If the signal value for the different finger is not within an acceptable range as
determined in decision process 1622 , then control is passed to process 1630 in
which the patient is directed to perform a peak expiratory flow maneuver and to
capture the results using a spirometer, for example. Additionally, the patient is
instructed to place a stethoscope on the patient's chest in appropriate positions to
record heart sounds. Then in process 1632 the patient may be asked to provide
additional information such as a self-assessment by answering questions ("Do you
feel short of breath?"), or using other diagnostic instruments, or by prompting the
patient to describe how the patient feels in the patient's own words. The patient is
then prompted to standby for instructions from the central monitoring station.
Finally, all information is recorded, in process 1634 and the recorded information,
including trend charts stored from previous pulse oximetry, for example, is
transmitted to the central monitoring station, as shown in process 1634.
FIG. 17 Diabetes Management: Insulin adjustment
Management of diabetes can be very complex, and yet such management is
crucial to maintaining the health of a diabetic patient. The central measurement for
monitoring and managing diabetes is blood glucose. Understandably, a diabetic
patient's physician would want to monitor the patient's blood glucose levels, and
provide feedback to the patient regarding disease management.
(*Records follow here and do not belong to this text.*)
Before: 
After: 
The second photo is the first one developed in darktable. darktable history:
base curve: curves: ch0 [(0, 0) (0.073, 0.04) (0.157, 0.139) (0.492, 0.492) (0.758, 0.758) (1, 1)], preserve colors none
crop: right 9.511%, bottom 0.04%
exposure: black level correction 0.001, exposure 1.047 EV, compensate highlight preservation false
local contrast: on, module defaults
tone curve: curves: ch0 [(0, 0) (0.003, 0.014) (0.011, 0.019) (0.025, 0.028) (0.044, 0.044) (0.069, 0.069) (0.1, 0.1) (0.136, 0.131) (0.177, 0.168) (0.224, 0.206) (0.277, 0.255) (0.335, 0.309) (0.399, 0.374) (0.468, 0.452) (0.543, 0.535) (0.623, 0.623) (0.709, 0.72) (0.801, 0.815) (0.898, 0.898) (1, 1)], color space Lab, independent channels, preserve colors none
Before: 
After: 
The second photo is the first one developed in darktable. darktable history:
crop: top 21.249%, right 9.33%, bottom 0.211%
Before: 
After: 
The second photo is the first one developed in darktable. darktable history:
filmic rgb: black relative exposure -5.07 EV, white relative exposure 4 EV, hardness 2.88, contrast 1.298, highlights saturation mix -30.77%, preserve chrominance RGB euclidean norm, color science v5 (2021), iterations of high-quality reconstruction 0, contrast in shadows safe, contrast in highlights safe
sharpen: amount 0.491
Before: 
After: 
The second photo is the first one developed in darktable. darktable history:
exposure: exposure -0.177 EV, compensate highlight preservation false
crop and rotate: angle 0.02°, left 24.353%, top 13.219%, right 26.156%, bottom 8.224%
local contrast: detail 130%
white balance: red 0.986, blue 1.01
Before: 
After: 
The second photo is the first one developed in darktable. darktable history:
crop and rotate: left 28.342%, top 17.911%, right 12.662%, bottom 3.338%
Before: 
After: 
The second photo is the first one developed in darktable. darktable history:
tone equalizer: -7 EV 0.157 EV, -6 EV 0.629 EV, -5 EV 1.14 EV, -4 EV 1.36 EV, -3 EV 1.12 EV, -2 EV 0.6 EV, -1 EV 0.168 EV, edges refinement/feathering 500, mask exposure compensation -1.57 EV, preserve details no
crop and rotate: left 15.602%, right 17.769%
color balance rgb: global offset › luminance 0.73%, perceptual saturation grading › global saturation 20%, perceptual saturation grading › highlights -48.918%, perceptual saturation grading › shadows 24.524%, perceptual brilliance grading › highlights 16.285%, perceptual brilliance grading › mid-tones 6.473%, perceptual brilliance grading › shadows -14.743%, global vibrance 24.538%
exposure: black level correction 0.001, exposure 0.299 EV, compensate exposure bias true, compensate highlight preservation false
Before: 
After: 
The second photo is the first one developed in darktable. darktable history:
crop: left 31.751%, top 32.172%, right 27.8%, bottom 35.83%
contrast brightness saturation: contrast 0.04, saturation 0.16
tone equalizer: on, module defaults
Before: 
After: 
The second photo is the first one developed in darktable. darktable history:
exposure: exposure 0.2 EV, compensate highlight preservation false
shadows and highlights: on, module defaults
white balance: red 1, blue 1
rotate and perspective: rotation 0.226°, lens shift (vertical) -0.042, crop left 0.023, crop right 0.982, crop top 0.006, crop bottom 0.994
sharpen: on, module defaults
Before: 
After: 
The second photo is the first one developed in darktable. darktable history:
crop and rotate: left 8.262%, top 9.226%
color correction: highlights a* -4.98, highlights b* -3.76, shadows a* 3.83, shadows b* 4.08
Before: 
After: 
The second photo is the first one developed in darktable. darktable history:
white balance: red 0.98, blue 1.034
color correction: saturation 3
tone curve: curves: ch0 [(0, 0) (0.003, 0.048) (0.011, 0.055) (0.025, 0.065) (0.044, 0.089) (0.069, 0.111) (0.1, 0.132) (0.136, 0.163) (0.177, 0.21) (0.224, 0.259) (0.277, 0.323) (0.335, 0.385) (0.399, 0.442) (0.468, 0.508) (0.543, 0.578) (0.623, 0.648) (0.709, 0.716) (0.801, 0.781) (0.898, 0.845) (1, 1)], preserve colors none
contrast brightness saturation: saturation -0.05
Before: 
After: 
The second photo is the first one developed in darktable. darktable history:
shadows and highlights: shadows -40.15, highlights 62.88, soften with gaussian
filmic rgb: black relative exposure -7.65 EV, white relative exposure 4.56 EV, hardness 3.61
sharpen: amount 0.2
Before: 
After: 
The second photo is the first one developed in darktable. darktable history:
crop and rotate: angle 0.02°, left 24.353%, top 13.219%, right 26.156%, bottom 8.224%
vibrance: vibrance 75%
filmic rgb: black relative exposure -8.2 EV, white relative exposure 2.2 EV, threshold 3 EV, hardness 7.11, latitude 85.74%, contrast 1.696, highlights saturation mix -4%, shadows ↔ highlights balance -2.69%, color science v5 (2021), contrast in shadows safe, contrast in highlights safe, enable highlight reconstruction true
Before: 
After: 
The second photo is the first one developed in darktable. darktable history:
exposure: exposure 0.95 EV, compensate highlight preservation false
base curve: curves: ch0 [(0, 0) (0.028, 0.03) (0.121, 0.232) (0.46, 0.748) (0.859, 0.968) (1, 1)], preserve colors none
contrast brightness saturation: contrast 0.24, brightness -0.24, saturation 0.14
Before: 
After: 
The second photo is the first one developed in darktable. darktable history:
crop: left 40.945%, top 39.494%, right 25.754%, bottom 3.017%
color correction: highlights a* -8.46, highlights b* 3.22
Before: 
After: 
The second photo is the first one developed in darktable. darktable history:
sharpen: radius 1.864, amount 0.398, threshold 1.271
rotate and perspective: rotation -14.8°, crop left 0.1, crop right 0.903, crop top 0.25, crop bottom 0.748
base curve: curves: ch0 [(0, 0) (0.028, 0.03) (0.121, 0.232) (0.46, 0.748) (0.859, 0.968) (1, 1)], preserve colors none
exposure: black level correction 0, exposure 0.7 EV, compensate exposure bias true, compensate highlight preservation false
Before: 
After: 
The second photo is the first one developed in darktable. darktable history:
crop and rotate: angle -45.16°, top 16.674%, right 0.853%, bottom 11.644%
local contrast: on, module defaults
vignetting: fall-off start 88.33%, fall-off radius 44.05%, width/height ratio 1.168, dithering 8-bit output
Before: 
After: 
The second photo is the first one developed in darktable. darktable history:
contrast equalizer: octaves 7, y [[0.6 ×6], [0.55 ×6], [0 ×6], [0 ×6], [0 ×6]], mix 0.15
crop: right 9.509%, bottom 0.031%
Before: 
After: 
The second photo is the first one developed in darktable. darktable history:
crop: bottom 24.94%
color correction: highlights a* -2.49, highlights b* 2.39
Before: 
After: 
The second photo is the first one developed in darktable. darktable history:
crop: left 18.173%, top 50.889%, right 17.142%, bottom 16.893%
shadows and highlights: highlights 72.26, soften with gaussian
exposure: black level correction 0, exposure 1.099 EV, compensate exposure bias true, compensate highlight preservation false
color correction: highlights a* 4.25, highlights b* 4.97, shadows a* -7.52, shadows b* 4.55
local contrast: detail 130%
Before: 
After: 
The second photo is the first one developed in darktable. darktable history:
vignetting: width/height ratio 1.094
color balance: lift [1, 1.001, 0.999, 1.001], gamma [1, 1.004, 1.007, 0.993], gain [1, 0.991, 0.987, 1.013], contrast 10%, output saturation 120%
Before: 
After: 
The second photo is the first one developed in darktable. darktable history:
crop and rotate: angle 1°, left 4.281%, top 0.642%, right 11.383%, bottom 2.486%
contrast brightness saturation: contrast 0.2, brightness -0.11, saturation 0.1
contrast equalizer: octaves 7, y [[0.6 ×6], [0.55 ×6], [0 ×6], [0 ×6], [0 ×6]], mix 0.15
FIG. 17 shows a
process flow diagram of a system for managing a diabetic patient's disease.
In operation, the patient is prompted to perform a glucoscan using a blood
glucose monitoring device, as shown in step 1702. Instructions on how the patient
should use the device are displayed on the display of the portable patient monitor or
PMC in process 1704. The device is then used by the patient to perform the test, and
determine the blood glucose level in process 1706. The signal from the glucose
monitoring device may be transmitted to a patient monitoring computer for
processing using short range half duplex RF transmission, or some other means of
transmission. The signal is then recorded in process 1708. Control is then passed to
decision process 1710. In decision process 1710 a determination is made as to
whether the signal value is within an acceptable range. If it is not then control is
passed to process 1712 in which the system informs the patient what dose of insulin
to take.
If, however, the blood glucose level is abnormally high or low, then control
is passed to process 1714 in which the patient is prompted to make a self-
assessment. This may be accomplished by using a display menu or an audio
question sequence followed by recording of responses. For example: "are you
dizzy?", "are you febrile?", "are you thirsty?", etc., are questions the patients may be
asked. In an alternate embodiment a menu lists alternatives in a linear scale, with
"best" and "worst" marked at opposing ends, whereupon the patient selects a point
along the scale corresponding to their symptom state or states. Alternatively, the
patient may enter the self-assessment in other ways, such as entering general notes
about their self-assessed condition. Next, in step 1716, the patient is prompted to
take vital sign measurements using devices, such as stethoscopes or blood pressure
cuffs, etc., that have been either discussed above or are known to one of skill in the
art. Then in process 1718 the results of these measurements are recorded and then
transmitted to a central monitoring station, with graphs, for analysis by a clinician or
other health care worker.
The foregoing description of embodiments of the present invention has been
presented for purposes of illustration and description only. It is not intended to be
exhaustive or to limit the invention to be forms disclosed. Obviously, many
modifications and variations will be apparent to practitioners skilled in the art.